■ **Exercise**
Show every line of the entries below that contains the word "percent".

■ **Source records**
* * * * * * * * *

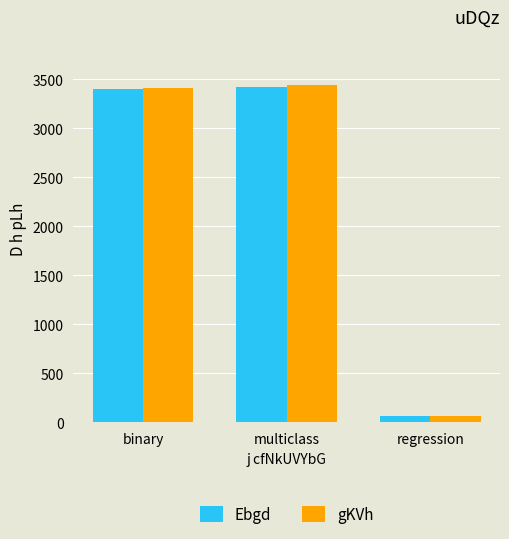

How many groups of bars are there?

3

* * * * * * * * *

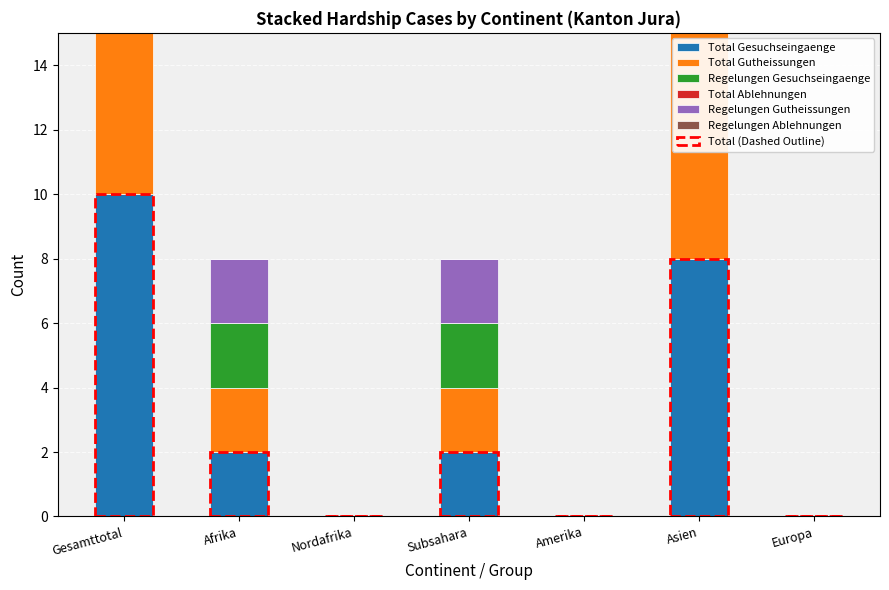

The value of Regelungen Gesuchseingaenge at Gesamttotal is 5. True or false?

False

* * * * * * * * *

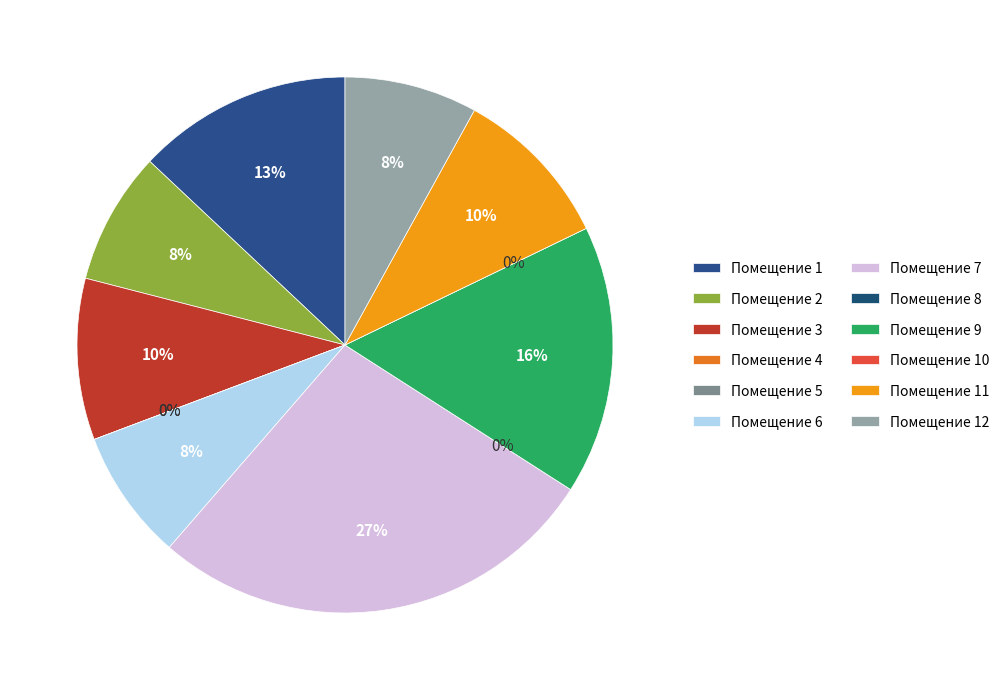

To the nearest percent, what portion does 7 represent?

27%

* * * * * * * * *

■ **Solution to this task**
To the nearest percent, what portion does 7 represent?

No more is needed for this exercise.